SHE was an outstanding music teacher who honed the skills of many youngsters throughout the district.

Piano specialist Joy Trotter worked voluntarily at local schools, including Whitley Chapel First, as well as Hexham Middle and the town’s Queen Elizabeth High School.

Now tributes have been paid to the wife, mother, sister, aunt and grandmother, who died following a short illness.

Joy lived at Hexhamshire for nearly 40 years with her husband David, where they bred Shetland sheep.

It has been quite a journey for Joy, who was bright and hard working throughout her life.

As a youngster she attended County High School in Carlisle, where her talent for the piano was spotted and nurtured by her teacher.

Joy won a significant national competition at the age of 11, and by the time she was 16, had won a scholarship to the Guildhall School of Music and Drama in London. Joy practised hard and emerged a well-trained and exceptional pianist at the end of the five-year course.

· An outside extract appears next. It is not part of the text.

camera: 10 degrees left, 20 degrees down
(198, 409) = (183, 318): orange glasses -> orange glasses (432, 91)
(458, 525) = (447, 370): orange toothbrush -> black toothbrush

Joy had the talent to pursue a performing career, but she chose teaching and did a post-graduate teaching diploma in London.Years later, Joy was asked if she regretted not going for performance, but she was adamant that teaching had always been what she wanted to do. She knew what it meant to teach, and that was what she wanted.

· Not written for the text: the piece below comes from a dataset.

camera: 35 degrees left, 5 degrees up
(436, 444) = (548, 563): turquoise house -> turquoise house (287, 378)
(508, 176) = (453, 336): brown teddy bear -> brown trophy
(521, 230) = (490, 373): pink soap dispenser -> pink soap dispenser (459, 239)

Joy did her primary teaching practice at a school in Penrith, and when the year was over moved to work at Ely High School for girls. It was there that she met David, who was a history teacher.

They married in 1973 and David then gave up teaching to take up law, training as a barrister. Joy, meanwhile, had her first two children, Matthew and Helen, but also was head of music at the Art College in Winchester. This was a thriving and prestigious department, producing some exceptionally talented musicians.

By 1982, David had been practising law for some seven years, and the family decided to move back to Joy’s roots in the north. They bought some land in Whitley Mill, Hexhamshire, David’s father designed a house, and for nine months they lived in a caravan while the house went up.

Joy had two more children, John and then Greg. She served as a school governor, volunteered at local schools, and was also head-hunted for a teaching job at Longbenton in Newcastle.

Friend and former colleague Sheelagh Tickell said: “Joy is remembered with admiration, love and respect, and she took music to an outstanding level.

“I vividly recall her school quartet of 10 year olds, beating RGS sixth formers in the Tynedale Music Festival. That is the impact an outstanding teacher makes, and she could do it with all abilities too, not just the more able.”

As sheep breeders on the family farm, Joy and John became truly knowledgeable about this rare breed and went on to show and to judge at all the main agricultural shows - the Royal, the Royal Highland, Great Yorkshire, and many other smaller shows. They both served on the committee of the Shetland Sheep Society.

Sheelagh added: “Joy was such a talented woman in so many ways. She was vibrant, a real force to be reckoned with, strong, and knowledgeable. But above all she was a musician.”